**INSTRUCTIONS TO FOLLOW**:
Look through the lines below and copy each one that includes "magnification".

Dataset entries
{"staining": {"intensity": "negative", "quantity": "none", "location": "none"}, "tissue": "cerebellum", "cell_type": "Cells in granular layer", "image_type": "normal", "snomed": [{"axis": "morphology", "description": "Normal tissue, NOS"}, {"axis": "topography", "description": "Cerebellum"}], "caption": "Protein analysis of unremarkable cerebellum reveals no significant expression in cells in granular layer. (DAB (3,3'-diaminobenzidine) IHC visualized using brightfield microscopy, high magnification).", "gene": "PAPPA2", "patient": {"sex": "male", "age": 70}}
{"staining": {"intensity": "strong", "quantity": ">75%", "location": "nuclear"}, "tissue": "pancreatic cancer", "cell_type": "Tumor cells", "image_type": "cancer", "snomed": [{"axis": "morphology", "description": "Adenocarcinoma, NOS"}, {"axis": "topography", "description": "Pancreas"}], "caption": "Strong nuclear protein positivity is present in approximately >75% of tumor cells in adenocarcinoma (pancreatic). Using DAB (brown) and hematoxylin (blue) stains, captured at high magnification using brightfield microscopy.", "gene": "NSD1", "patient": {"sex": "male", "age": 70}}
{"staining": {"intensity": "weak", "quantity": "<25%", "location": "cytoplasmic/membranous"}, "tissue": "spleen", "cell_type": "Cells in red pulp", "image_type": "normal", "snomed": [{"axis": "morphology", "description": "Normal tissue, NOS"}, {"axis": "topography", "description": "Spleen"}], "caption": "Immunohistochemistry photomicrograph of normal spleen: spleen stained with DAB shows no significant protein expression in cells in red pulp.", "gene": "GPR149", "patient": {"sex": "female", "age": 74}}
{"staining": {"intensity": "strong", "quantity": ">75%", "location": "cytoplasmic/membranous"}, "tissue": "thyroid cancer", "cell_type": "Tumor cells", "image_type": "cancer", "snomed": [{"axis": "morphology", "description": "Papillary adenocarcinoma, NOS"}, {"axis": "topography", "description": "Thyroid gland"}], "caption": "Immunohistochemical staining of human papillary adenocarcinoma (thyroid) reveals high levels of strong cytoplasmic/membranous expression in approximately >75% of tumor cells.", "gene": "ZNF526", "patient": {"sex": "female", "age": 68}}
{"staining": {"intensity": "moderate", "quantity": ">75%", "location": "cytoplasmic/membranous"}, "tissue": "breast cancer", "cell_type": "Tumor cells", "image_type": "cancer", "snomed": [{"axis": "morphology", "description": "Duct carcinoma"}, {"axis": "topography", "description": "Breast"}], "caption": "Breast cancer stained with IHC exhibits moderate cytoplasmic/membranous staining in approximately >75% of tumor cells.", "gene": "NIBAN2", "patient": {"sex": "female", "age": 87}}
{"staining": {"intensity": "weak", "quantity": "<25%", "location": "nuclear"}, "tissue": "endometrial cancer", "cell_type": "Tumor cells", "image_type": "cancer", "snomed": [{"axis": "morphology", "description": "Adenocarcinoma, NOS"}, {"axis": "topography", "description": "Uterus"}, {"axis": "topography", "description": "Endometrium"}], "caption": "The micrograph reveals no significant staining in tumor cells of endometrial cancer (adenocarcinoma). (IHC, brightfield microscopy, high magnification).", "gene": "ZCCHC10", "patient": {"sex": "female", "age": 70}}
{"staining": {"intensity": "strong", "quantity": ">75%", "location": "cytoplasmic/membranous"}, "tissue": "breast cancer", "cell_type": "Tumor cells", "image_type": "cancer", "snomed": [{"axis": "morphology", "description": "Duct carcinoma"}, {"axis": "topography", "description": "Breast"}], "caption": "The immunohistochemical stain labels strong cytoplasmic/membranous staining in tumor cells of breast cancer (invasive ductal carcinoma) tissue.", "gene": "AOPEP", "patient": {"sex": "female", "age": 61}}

**TASK RESULT**:
{"staining": {"intensity": "negative", "quantity": "none", "location": "none"}, "tissue": "cerebellum", "cell_type": "Cells in granular layer", "image_type": "normal", "snomed": [{"axis": "morphology", "description": "Normal tissue, NOS"}, {"axis": "topography", "description": "Cerebellum"}], "caption": "Protein analysis of unremarkable cerebellum reveals no significant expression in cells in granular layer. (DAB (3,3'-diaminobenzidine) IHC visualized using brightfield microscopy, high magnification).", "gene": "PAPPA2", "patient": {"sex": "male", "age": 70}}
{"staining": {"intensity": "strong", "quantity": ">75%", "location": "nuclear"}, "tissue": "pancreatic cancer", "cell_type": "Tumor cells", "image_type": "cancer", "snomed": [{"axis": "morphology", "description": "Adenocarcinoma, NOS"}, {"axis": "topography", "description": "Pancreas"}], "caption": "Strong nuclear protein positivity is present in approximately >75% of tumor cells in adenocarcinoma (pancreatic). Using DAB (brown) and hematoxylin (blue) stains, captured at high magnification using brightfield microscopy.", "gene": "NSD1", "patient": {"sex": "male", "age": 70}}
{"staining": {"intensity": "weak", "quantity": "<25%", "location": "nuclear"}, "tissue": "endometrial cancer", "cell_type": "Tumor cells", "image_type": "cancer", "snomed": [{"axis": "morphology", "description": "Adenocarcinoma, NOS"}, {"axis": "topography", "description": "Uterus"}, {"axis": "topography", "description": "Endometrium"}], "caption": "The micrograph reveals no significant staining in tumor cells of endometrial cancer (adenocarcinoma). (IHC, brightfield microscopy, high magnification).", "gene": "ZCCHC10", "patient": {"sex": "female", "age": 70}}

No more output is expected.